### Exercices:
• a. Recopiez sans rien changer le passage de l'article qui débute par « À l’intérieur de » et se poursuit jusqu'à « de sa propriétaire. ».
• b. Selon l'article, en quelle année la marque Lefranc a-t-elle fusionné avec son concurrent ?

#### Article ####

À l’intérieur de la boîte, une petite plaque dorée indiquant le nom de la marque « Lefranc » attira mon attention. J’ai fait des recherches. Cette petite entreprise familiale, devenue aujourd’hui leader des couleurs sur le marché français des Beaux-Arts, est à l’origine des tubes de peinture métallique au milieu du XIXème siècle – une véritable révolution pour les artistes à l’époque, qui pouvaient désormais peindre le monde extérieur. Le marchand de couleur a collaboré de près avec les plus grands peintres, tels que Matisse, Cézanne ou Picasso. La marque fusionnera avec son concurrent en 1965 pour devenir Lefranc-Bourgeois, ce qui confirma mon impression sur l’âge des objets et de sa propriétaire.

La boîte est assez jolie, en particulier la palette de peinture. Mais on en trouve de nombreuses pareilles au Vieux Marché de Bruxelles. Le contenu, en revanche, est beaucoup plus étrange…

Comme à l’accoutumée, dans ce genre de situations, je l’emmène au Surnatéum pour m’enquérir de l’avis du Conservateur. Il partage mon enthousiasme (ce qui est un très bon signe venant de Christian) et m’encourage à continuer mes recherches. Il est surtout sceptique quant à l’authenticité des statuettes précolombiennes. « Les objets funéraires sentent toujours la mort, et celle-ci ne sent rien… », me dit-il, après avoir humecté une des figurines avec sa salive et l’avoir porté à son nez pour la humer. Il me conseilla de contacter un de ses amis collectionneur, spécialiste en art précolombien, pour en avoir le cœur net.

#### Données extraites ####

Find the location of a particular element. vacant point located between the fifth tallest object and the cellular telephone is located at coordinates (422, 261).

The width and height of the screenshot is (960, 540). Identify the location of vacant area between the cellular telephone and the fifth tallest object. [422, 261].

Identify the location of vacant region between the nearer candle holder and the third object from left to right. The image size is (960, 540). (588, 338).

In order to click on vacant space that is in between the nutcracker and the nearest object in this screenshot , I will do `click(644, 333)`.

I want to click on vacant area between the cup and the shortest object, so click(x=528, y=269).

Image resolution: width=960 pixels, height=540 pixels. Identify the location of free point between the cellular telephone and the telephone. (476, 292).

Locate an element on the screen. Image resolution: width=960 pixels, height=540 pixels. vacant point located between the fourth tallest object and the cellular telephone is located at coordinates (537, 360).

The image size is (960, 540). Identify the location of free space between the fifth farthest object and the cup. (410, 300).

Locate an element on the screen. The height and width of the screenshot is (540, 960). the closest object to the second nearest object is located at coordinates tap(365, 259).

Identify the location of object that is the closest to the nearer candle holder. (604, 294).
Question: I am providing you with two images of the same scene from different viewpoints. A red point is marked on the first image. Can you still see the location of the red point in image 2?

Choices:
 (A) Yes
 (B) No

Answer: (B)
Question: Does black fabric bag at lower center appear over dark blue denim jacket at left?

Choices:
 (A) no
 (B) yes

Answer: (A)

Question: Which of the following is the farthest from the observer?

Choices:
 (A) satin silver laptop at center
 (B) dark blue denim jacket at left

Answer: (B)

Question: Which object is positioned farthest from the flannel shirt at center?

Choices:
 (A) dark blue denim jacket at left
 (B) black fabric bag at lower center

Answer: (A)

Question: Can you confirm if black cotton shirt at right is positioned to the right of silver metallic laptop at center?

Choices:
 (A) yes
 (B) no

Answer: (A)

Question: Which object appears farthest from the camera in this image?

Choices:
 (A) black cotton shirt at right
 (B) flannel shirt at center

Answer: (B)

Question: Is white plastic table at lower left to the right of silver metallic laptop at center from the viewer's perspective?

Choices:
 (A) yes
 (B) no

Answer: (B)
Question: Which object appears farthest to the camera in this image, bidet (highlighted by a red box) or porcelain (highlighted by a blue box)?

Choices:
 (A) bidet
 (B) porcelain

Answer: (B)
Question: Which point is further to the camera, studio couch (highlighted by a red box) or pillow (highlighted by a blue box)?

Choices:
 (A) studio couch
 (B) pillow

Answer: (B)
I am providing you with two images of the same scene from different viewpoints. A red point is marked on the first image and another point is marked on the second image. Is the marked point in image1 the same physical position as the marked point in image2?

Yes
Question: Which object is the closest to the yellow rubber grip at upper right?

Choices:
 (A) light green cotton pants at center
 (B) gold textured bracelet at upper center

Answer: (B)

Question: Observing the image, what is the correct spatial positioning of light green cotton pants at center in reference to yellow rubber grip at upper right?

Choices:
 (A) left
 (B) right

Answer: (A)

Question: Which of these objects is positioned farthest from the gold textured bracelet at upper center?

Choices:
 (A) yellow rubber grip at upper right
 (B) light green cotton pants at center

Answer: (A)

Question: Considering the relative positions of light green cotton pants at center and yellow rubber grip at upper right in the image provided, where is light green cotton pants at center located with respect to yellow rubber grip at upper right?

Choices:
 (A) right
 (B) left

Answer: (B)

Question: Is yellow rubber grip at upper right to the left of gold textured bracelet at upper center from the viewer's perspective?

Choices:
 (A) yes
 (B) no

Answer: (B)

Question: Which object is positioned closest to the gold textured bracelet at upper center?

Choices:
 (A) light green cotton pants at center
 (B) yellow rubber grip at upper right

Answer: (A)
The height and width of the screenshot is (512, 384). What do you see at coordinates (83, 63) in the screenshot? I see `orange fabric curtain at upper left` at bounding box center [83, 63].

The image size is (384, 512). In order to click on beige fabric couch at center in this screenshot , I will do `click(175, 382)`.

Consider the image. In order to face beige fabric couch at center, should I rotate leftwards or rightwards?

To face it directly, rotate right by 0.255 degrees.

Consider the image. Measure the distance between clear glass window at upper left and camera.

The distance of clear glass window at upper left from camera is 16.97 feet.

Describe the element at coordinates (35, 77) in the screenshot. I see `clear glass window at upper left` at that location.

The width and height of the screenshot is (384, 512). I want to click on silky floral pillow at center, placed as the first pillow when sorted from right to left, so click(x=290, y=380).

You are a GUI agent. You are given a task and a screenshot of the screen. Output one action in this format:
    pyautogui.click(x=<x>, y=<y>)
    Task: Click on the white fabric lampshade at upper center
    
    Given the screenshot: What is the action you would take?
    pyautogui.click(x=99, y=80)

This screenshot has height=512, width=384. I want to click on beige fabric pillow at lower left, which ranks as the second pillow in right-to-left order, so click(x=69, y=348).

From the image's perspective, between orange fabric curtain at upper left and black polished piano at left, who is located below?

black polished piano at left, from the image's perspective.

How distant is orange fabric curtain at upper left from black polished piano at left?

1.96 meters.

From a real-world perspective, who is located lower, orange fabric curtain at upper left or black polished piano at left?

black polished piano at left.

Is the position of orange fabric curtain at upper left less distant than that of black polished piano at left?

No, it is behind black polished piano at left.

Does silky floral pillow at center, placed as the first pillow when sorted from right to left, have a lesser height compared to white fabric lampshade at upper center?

####

### Corrigé des exercices:
• a.
À l’intérieur de la boîte, une petite plaque dorée indiquant le nom de la marque « Lefranc » attira mon attention. J’ai fait des recherches. Cette petite entreprise familiale, devenue aujourd’hui leader des couleurs sur le marché français des Beaux-Arts, est à l’origine des tubes de peinture métallique au milieu du XIXème siècle – une véritable révolution pour les artistes à l’époque, qui pouvaient désormais peindre le monde extérieur. Le marchand de couleur a collaboré de près avec les plus grands peintres, tels que Matisse, Cézanne ou Picasso. La marque fusionnera avec son concurrent en 1965 pour devenir Lefranc-Bourgeois, ce qui confirma mon impression sur l’âge des objets et de sa propriétaire.

• b. En 1965, pour devenir Lefranc-Bourgeois.